Cirus : End of an era

On New Year’s Eve, when most Mumbaikars will be partying, a small group of scientists will be inside the control room of an atomic reactor at BARC in Trombay, focusing their attention instead on a historic event. There will be a different sort of countdown inside the control room of the reactor. At an appointed time, a shift-incharge will open the valves which will bring down the level of heavy water. This in turn will reduce the reactor’s power. What does this exercise signify?
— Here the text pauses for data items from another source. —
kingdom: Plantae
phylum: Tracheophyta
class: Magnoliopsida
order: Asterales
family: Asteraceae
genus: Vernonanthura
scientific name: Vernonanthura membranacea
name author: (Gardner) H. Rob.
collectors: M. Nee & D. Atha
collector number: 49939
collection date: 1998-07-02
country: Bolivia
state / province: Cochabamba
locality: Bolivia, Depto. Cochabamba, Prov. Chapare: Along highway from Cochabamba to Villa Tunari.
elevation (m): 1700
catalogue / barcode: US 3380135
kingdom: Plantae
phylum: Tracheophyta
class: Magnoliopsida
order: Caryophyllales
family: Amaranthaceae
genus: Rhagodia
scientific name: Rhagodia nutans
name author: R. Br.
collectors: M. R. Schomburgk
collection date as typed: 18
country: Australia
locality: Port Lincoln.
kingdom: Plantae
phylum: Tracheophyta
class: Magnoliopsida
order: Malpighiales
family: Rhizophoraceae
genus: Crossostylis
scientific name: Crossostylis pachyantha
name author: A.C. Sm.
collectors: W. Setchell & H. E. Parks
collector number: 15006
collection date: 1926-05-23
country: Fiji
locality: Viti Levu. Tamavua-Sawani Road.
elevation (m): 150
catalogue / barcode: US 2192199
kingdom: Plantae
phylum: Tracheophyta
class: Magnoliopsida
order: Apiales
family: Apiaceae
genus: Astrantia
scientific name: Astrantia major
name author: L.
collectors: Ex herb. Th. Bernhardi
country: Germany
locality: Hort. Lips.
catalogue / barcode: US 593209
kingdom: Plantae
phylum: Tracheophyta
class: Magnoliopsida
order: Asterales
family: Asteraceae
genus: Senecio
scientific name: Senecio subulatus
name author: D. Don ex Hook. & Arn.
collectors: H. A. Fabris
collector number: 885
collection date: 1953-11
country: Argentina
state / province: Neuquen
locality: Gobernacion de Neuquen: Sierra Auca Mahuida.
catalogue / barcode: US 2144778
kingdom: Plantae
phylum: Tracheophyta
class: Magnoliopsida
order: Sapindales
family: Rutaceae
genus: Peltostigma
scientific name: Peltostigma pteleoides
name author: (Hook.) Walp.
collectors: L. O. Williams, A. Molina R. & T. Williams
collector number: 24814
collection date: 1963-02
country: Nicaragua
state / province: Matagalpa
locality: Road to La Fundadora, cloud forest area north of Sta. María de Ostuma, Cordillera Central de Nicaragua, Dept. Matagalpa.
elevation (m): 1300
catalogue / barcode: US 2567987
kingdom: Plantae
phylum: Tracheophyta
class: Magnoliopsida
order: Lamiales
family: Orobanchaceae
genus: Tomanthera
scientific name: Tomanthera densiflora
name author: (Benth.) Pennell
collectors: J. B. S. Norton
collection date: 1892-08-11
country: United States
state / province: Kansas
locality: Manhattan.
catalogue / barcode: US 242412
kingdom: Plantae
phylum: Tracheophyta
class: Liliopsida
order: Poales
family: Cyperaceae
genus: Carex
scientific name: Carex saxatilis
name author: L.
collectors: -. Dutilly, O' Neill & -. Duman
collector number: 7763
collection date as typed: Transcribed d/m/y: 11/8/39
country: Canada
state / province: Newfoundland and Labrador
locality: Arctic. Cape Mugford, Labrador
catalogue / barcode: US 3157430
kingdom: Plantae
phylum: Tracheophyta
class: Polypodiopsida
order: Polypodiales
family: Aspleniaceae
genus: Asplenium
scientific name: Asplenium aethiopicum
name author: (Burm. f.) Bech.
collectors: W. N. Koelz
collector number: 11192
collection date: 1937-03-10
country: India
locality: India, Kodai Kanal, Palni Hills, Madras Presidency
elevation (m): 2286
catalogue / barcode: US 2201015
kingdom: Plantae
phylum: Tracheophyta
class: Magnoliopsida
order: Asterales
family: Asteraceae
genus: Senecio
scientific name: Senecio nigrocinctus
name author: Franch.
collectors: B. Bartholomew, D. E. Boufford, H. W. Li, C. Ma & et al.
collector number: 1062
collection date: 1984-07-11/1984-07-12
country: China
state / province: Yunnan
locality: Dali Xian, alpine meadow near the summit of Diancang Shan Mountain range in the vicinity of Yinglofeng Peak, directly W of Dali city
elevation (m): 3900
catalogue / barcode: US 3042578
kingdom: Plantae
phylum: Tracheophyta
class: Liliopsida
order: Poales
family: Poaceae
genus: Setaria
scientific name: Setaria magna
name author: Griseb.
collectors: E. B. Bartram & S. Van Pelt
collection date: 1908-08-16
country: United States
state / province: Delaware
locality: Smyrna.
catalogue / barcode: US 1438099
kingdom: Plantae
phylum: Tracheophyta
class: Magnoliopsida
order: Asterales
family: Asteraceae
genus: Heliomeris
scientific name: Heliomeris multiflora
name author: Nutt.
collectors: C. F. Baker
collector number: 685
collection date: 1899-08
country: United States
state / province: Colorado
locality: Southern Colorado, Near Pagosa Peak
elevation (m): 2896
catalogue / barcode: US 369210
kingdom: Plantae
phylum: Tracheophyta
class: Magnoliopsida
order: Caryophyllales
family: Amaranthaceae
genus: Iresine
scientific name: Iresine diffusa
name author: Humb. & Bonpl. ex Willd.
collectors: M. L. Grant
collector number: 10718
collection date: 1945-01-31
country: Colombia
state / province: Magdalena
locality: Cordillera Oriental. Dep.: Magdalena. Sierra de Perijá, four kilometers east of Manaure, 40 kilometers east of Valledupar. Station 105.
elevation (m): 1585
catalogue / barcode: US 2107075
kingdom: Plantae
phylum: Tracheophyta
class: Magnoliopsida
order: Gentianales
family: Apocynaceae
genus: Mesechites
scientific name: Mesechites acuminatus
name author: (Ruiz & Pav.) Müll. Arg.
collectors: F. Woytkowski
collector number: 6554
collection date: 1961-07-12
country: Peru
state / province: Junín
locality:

It will lead to the final and permanent shutting down of the reactor Cirus, acronym for Canada-India Research Reactor which attained criticality on July 10,1960. This 40 mw reactor, which had played a major part in the “Smiling Buddha” project—India’s first nuclear weapon test at Pokhran on May 18,1974—will be permanently shut down after 50 years of successful operation on December 31, 2010. Though this reactor still has a 20-year life span, its shutting down is a part of the Indo-US nuke deal. Scientists attribute the move to political factors. BARC director, R K Sinha, told mediapersons that postclosure, the fuel from Cirus will be transferred to a reprocessing plant at Trombay. “The process of defuelling and decontamination will take about a year,” he explained. Regarding the future plans for Cirus, the BARC chief said: “The options include making it a neutron production centre, using it for demonstrating decommissioning capability, converting it into an exhibition hall to highlight the achievements of India’s nuclear programme for students and having it as a facility with more than one role.”